### Exercise
Resume the passage on the prairie landscape of the Illinois River Valley, writing on from its final sentence.

It was precisely the tension, the shifting, juxtaposed edginess of these ecozones, that made for such a wealth of resources. An astonishing ninety-three plant species have been identified as integral to traditional life-ways in the region (the world population today depends on a handful of grains). It was this very richness that brought the Illinois in the first place; they’ve been traced back to the northern Ohio region in the 1500s and started settling the upper Illinois River Valley only in the 1600s.

It wasn’t only the people who were newcomers. The landscape itself was relatively new. In the mid-twentieth century, tallgrass prairie was seen as an ancient “timeless” landscape, the ultimate result of succession. But it was all post-glacial, extraordinarily recent. The plants themselves were not endemic to the region. As a young and dynamic landscape, “it was especially unstable, and particularly at its northern and eastern edges.” Even bison were not native; the Illinois Valley saw a significant increase in the numbers of these big bovines after 1000 CE. “The bison are a perfect reflection of the instability and flux in the prairie landscape, where species were constantly moving and changing in response to sometimes uncertain factors.

### Given information
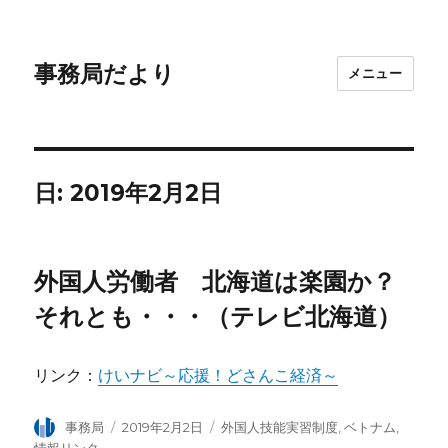
事務局だより
メニュー
日: 2019年2月2日
外国人労働者 北海道は楽園か？
それとも・・・（テレビ北海道）
リンク：
けいナビ～応援！どさんこ経済～
投
事務局
投
2019年2月2日
カ
外国人技能実習制度
,
ベトナム
,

### Answer
Fire, both natural and anthropogenic, helped to maintain the mosaic, pushing back against the general tendency towards forest. Unlike most of the world’s grasslands, the Midwest typically had enough humidity and precipitation for trees. “The question for most ecologists is not so much what caused prairie in the Midwest, but rather what prevented forest succession?” With fire, with managing bison, the Illinois people “most likely played a special role“ in “selecting the prairie against the woodland.”

Not that they shunned woodland. Forests were a key to their culture. Woodlands had the lowest resource density of other ecotones, but provided some of “the most important medicine, food and technology plants.” The drought that affected the region from the middle 1600s on, culminating in the severe droughts of the 1690s, pushed their woodlands further and further away. Anthropogenic fire may have helped halt or slow forest succession. One French commentator said the reason for the migration south was that “their firewood was so remote.

In Morrissey’s own words, there’s no “smoking-gun evidence” that dwindling woodlands is what made the Illinois head south, but he presents a fascinating “forensic journey” into the past, helping to reveal “the important and long misunderstood natural and human history of the North American mid-continent.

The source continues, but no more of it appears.